As Olly Wainwright identified in a recent analysis of architectural education in The Guardian responding to the Phase 2 report of the Grenfell Inquiry, architectural education doesn’t consistently prepare students for the real-world practicalities of building or proactively respond to real-world challenges. My opinions on Grenfell won’t take up space here because I feel strongly that we should be listening to the lived experiences of the survivors and bereaved as represented by Grenfell United and recent articles by Natasha Elcock. But the parallels with the climate crisis are there.
In 2021, ACAN’s Climate Curriculum Campaign found that 77 per cent of student respondents didn’t feel courses were properly readying them for future work and 69 per cent believed tutors weren’t responding appropriately to the scale of the climate emergency. The AJ’s 2022 student survey then revealed that about one in eight respondents were graduating with scarce training on retrofitting existing buildings, and 4 per cent of respondents weren’t getting any sustainability tuition.
‘The past is doomed to be repeated if education repeats the past’
Educational trends converge in Professor Susannah Hagan’s Revolution? Architecture and the Anthropocene, her 2023 critique of the architectural profession, its clients, and the educational system’s approaches to environmental issues, where she writes: ‘The past is doomed to be repeated if education repeats the past. Tutors trained in the old ways train students in the old ways.’
With 2023 recorded as the hottest year on record, and 2024 looking to surpass it, teaching students in the old ways prepares them for environmental conditions that don’t exist, even if that teaching considers climate breakdown at all.
Responding to the challenges of the climate emergency is also not just a simple matter of teaching students to count carbon emissions, to better understand material choices (and the physical junctions between them), or to understand the fundamentals of the climate science.
We need this – and more. We urgently need educators to continue cultivating their own climate literacy alongside their students, and the reimagining of curricula and design briefs. This would imagine adaptations fit and ready for 3⁰C futures and help service a Just Transition, rooted in local needs.

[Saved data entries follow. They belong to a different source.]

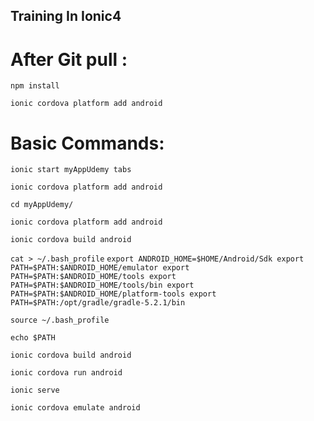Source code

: 
Training In Ionic4
-------------------

# After Git pull :
 	
`npm install`

`ionic cordova platform add android`

# Basic Commands:

`ionic start myAppUdemy tabs`

`ionic cordova platform add android`

`cd myAppUdemy/`

`ionic cordova platform add android`

`ionic cordova build android`

`cat > ~/.bash_profile`
`export ANDROID_HOME=$HOME/Android/Sdk
export PATH=$PATH:$ANDROID_HOME/emulator
export PATH=$PATH:$ANDROID_HOME/tools
export PATH=$PATH:$ANDROID_HOME/tools/bin
export PATH=$PATH:$ANDROID_HOME/platform-tools
export PATH=$PATH:/opt/gradle/gradle-5.2.1/bin`

`source ~/.bash_profile`

`echo $PATH`

`ionic cordova build android`

`ionic cordova run android`

`ionic serve`

`ionic cordova emulate android`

Like every system people have designed, architectural education can change, despite what academic cycles and traditions suggest and stipulate, and it could do a great deal of good. It doesn’t matter if it’s an education system, an economic system, or a planning system, the Rosebank Oil Field, the UK’s hostile environment, or a demolition decision: if something began in the human imagination, it’s inherently malleable and it can be changed.
If architectural education is to prepare students to handle the practicalities of construction – no longer presuming that on-the-job learning will fill in curriculum gaps – and to tackle real-world sustainability challenges as climate breakdown intensifies, schools must make time to fundamentally reimagine how architecture is taught, together.